In 1848 Armitage exhibited for the first time at the Royal Academy when he showed “Henry VIII” and “Catherine Parr” and “Trafalgar”. He continued to send regular contributions most years until his death.
He married Catherine Laurie Barber in 1853, who was herself an artist. Armitage was one of the first artists to settle in the St. John’s Wood area of London, where his friends included other artists living in that neighborhood.
Julian the Apostate presiding at a conference of sectarian, 1875
The art dealer Ernest Gambart sent Armitage to the Crimea in 1855 to make on-the-spot sketches for pictures including “The Stand of the Guards at Inkerman” and “The Heavy Cavalry Charge at Balaclava”, which were shown at Gambart’s French gallery in the spring of 1856. He exhibited “Souvenir of Scutari” at the Royal Academy in 1857 (now in Tyne and Wear Museums).

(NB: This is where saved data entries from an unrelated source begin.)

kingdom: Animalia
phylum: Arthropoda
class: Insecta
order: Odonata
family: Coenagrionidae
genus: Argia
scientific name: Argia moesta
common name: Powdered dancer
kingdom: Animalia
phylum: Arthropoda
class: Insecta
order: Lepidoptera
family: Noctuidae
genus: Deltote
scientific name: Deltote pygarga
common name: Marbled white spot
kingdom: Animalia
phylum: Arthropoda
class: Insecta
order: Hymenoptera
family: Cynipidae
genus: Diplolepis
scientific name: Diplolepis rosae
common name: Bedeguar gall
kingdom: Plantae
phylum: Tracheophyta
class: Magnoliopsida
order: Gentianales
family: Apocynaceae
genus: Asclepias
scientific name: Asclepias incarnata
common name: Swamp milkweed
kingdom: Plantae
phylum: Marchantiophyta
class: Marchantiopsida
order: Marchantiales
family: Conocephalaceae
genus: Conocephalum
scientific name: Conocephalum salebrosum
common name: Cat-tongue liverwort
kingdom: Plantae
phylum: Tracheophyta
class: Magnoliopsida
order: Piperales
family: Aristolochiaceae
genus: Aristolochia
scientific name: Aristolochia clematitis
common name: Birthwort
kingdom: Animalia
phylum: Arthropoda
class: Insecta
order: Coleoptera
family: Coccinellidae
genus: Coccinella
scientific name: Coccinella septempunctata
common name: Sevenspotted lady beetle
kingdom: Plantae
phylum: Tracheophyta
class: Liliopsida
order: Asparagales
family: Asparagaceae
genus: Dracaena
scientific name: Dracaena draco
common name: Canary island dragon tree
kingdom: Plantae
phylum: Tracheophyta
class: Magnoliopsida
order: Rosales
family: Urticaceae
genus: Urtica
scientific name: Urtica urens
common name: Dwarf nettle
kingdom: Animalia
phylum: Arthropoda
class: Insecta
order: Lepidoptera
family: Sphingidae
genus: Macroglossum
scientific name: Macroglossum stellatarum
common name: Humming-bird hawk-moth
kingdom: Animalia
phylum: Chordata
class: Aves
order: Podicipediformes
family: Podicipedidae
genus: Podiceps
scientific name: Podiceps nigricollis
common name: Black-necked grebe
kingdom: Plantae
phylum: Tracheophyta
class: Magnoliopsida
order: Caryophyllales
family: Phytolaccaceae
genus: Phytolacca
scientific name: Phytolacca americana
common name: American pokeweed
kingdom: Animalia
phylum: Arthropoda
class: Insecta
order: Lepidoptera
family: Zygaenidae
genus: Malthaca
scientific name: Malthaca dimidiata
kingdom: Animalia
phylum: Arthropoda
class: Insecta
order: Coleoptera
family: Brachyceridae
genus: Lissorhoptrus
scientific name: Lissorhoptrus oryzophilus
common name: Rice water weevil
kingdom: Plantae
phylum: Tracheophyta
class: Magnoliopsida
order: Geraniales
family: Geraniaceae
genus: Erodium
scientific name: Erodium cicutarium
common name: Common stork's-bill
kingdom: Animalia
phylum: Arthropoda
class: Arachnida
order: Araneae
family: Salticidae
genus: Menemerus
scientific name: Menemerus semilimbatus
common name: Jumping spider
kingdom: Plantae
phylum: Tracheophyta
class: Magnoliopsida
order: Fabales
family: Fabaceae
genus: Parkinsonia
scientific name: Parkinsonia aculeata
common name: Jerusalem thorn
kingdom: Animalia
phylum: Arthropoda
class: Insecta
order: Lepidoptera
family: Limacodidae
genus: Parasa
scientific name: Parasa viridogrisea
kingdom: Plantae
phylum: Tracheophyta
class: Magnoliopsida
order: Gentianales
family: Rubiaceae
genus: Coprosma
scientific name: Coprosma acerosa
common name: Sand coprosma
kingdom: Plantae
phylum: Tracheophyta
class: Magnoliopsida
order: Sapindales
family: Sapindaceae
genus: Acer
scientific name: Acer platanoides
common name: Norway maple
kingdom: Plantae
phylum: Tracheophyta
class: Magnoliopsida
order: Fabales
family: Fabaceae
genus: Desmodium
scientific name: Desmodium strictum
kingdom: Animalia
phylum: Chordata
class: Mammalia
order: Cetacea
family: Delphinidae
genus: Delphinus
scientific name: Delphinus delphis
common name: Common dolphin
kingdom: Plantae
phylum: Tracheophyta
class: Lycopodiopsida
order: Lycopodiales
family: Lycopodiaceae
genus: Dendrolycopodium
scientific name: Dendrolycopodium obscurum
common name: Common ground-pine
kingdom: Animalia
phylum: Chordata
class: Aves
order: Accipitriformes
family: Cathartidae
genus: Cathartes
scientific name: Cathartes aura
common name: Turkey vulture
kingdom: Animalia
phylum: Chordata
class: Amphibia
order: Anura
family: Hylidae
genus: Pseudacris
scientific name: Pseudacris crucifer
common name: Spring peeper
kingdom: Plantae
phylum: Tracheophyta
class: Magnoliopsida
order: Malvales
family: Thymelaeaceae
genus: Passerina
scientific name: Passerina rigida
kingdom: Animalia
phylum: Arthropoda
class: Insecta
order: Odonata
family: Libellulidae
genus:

Armitage was elected an associate of the Royal Academy in 1867 and a full member in 1872, and in 1875 he was appointed Professor and Lecturer on painting. Examples of his work include: “Retribution” (1858) (Leeds City Art Gallery), “St Francis before Pope Innocent III” (1859) (fresco originally in Church of St John the Evangelist, Islington, later replaced by the painting Institution of the Franciscan Order, 1887), “Festival of Esther” (1865) (Royal Academy, London), ” The Remorse of Judas” (1866) (Tate Collection, London), “Herod’s Birthday Feast” (1868) (Guildhall, London), “Julian the Apostate Presiding at a Conference of Sectarians” (1875) (Walker Art Gallery, Liverpool), “Sea Urchins” (1882) (Auckland Art Gallery, New Zealand).
His lectures to the Royal Academy were published as “Lectures on Painting” (London, 1883).
After retiring from the Royal Academy in May 1894, Armitage spent some time in Tunbridge Wells, where he died on 24 May 1896 of apoplexy and exhaustion following pneumonia. He is buried in Hove Cemetery.